| Task goal |
Your answer must be every line of the data that holds the string "condiciones".

[[ Records shown, beginning ]]

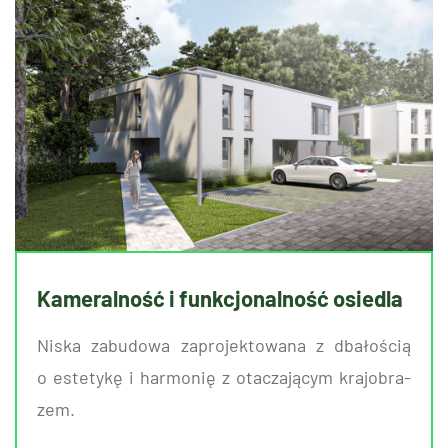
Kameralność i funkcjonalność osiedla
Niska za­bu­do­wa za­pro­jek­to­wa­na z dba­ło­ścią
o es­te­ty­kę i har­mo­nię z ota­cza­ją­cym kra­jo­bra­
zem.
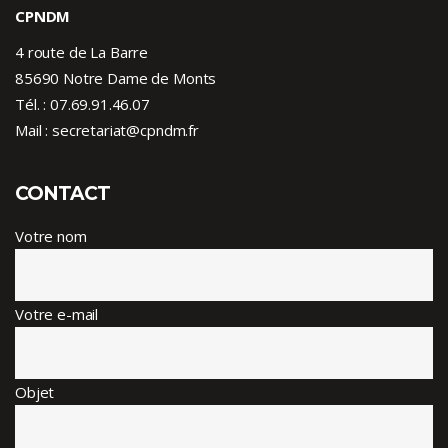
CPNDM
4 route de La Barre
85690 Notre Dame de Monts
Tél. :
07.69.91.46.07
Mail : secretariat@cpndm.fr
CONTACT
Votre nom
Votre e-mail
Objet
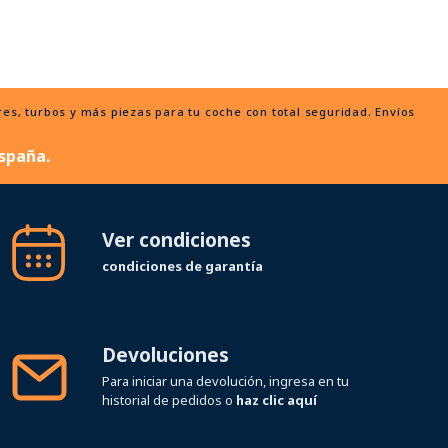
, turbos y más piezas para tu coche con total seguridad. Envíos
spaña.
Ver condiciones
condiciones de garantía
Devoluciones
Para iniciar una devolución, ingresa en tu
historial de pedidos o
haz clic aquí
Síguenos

[[ Records shown, end ]]

| Output for this exercise |
Ver condiciones
condiciones de garantía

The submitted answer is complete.